Garden Benches & More Beyond

The weeks pass quickly as I make, write, film, draw, plan and design. Behind the scenes other things go on too. I design for other situations too. A birdhouse here, possibly other simple things for others to make there. Across from me someone is making a table, beautifully, like poetry. Someone else new to woodworking is redefining his life and he is making his very first dovetailed box. The dovetails remind me of how we cut away waste wood in the form of shavings and chips, to get rid of the excesses, and we end up with a box and in the same way our woodworking somehow enables us to remove the waste of our past in our own lives to leave us with what we really want and see as best future for us.

I am in the middle of filming the Oak garden bench too so it seems my life revolves around benches of one kind or another at the moment. We had to postpone some filming because of sickness but it looks like we are over that now. While we were waiting for recovery we filmed and wrote and kept up with zillions of questions.

I have been building a working desk bit by bit, to incorporate my oak cupboards additional shelving etc. It's on some very substantial wheels and rotates 270 degrees from its hinged corner. That way I can disappear from the more the public office area to any position on the arc to all the way around the corner and into my office proper.

This week too I am off to visit a very unique teaching facility for autists about an hour from where I live and work. We've met to discuss options from my own specific realm of hand tool woodworking to see how we can develop opportunities for young adults on the Autism Spectrum.
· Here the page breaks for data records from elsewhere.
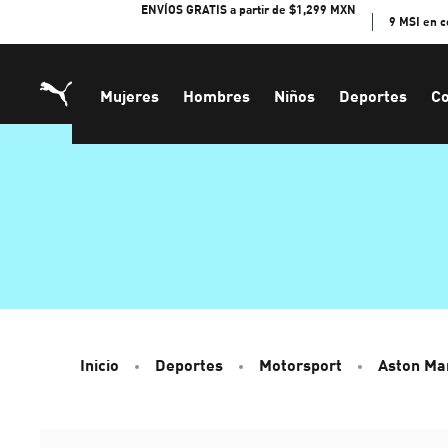
Skip
ENVÍOS GRATIS a partir de $1,299 MXN
9 MSI en 
to
Content
Mujeres
Hombres
Niños
Deportes
Co
Inicio
Deportes
Motorsport
Aston Ma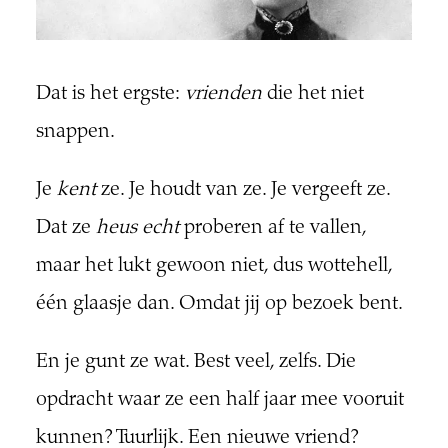
Dat is het ergste:
vrienden
die het niet
snappen.
Je
kent
ze. Je houdt van ze. Je vergeeft ze.
Dat ze
heus echt
proberen af te vallen,
maar het lukt gewoon niet, dus wottehell,
één glaasje dan. Omdat jij op bezoek bent.
En je gunt ze wat. Best veel, zelfs. Die
opdracht waar ze een half jaar mee vooruit
kunnen? Tuurlijk. Een nieuwe vriend?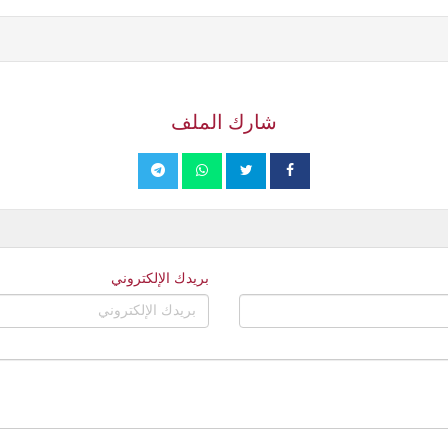
شارك الملف
بريدك الإلكتروني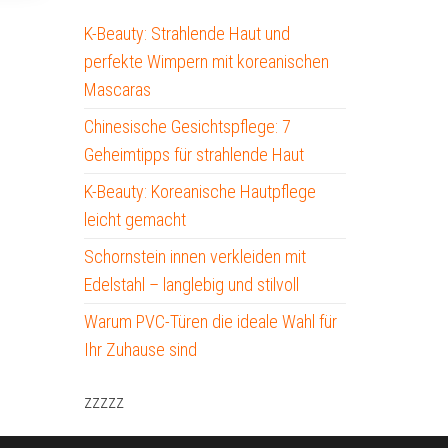
K-Beauty: Strahlende Haut und
perfekte Wimpern mit koreanischen
Mascaras
Chinesische Gesichtspflege: 7
Geheimtipps für strahlende Haut
K-Beauty: Koreanische Hautpflege
leicht gemacht
Schornstein innen verkleiden mit
Edelstahl – langlebig und stilvoll
Warum PVC-Türen die ideale Wahl für
Ihr Zuhause sind
zzzzz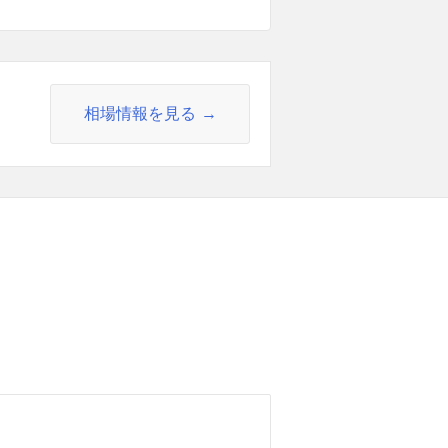
相場情報を見る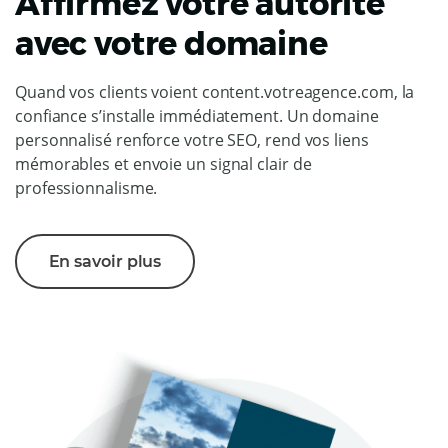
Affirmez votre autorité
avec votre domaine
Quand vos clients voient content.votreagence.com, la
confiance s’installe immédiatement. Un domaine
personnalisé renforce votre SEO, rend vos liens
mémorables et envoie un signal clair de
professionnalisme.
En savoir plus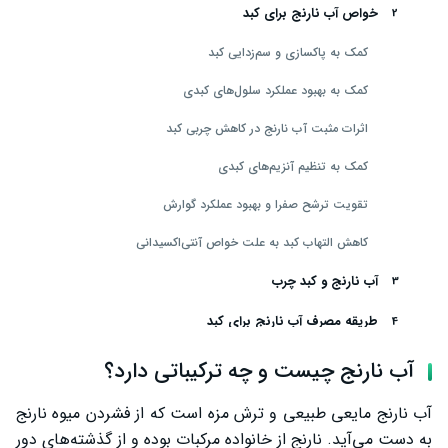
خواص آب نارنج برای کبد
کمک به پاکسازی و سم‌زدایی کبد
کمک به بهبود عملکرد سلول‌های کبدی
اثرات مثبت آب نارنج در کاهش چربی کبد
کمک به تنظیم آنزیم‌های کبدی
تقویت ترشح صفرا و بهبود عملکرد گوارش
کاهش التهاب کبد به علت خواص آنتی‌اکسیدانی
آب نارنج و کبد چرب
طریقه مصرف آب نارنج برای کبد
عوارض و مضرات آب نارنج برای کبد
آب نارنج چیست و چه ترکیباتی دارد؟
بهترین روش تهیه آب نارنج خانگی برای کبد
آب نارنج مایعی طبیعی و ترش مزه است که از فشردن میوه نارنج
به دست می‌آید. نارنج از خانواده مرکبات بوده و از گذشته‌های دور
سخن پایانی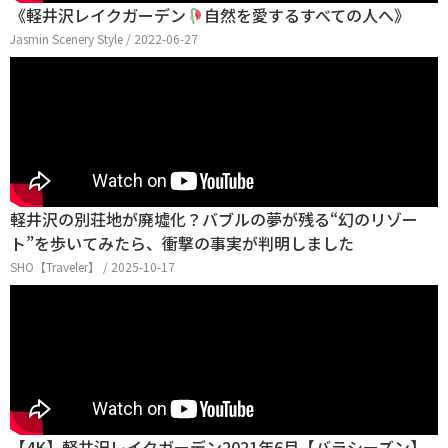
《軽井沢レイクガーデン
自然を愛するすべての人へ》
Jasmin Scenery Style / 2022-06-27
軽井沢の別荘地が廃墟化？バブルの夢が残る“幻のリゾー
ト”を歩いてみたら、衝撃の事実が判明しました
SHO【Traveler】 / 2025-10-17
【4K】軽井沢レイクガーデン2021年6月【バラシーズン】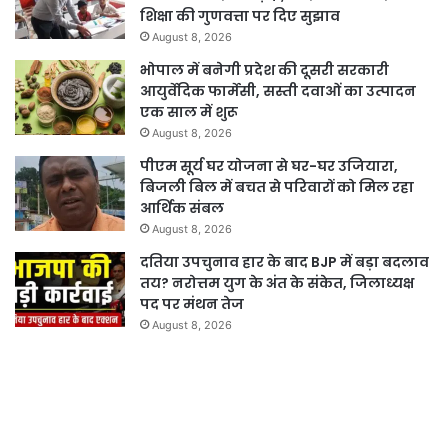
शिक्षा की गुणवत्ता पर दिए सुझाव
August 8, 2026
भोपाल में बनेगी प्रदेश की दूसरी सरकारी
आयुर्वेदिक फार्मेसी, सस्ती दवाओं का उत्पादन
एक साल में शुरू
August 8, 2026
पीएम सूर्य घर योजना से घर-घर उजियारा,
बिजली बिल में बचत से परिवारों को मिल रहा
आर्थिक संबल
August 8, 2026
दतिया उपचुनाव हार के बाद BJP में बड़ा बदलाव
तय? नरोत्तम युग के अंत के संकेत, जिलाध्यक्ष
पद पर मंथन तेज
August 8, 2026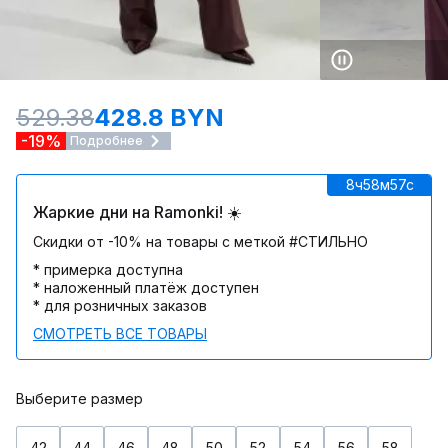
529.38
428.8 BYN
-19%
Подробнее
8ч
58м
57c
Жаркие дни на Ramonki! ☀️
Скидки от -10% на товары с меткой #СТИЛЬНО
* примерка доступна
* наложенный платёж доступен
* для розничных заказов
СМОТРЕТЬ ВСЕ ТОВАРЫ
Выберите размер
42
44
46
48
50
52
54
56
58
I think it is especially adaptable for those towards the high functioning end as autists because it is so much less invasive to say nothing of safety and noise etc. In past classes through the decades I have seen how with the right tools, wood and workbenches, woodworking can develop and channel thought processing more directly and tangibly and thereby more understandably in many people. My friend Allan, a consultant paediatrician specialising in areas of autism, introduced a craft facility as part of his clinic to help autists and parents come together to understand more about how hand work can have the right rhythm for many of those on the autism spectrum.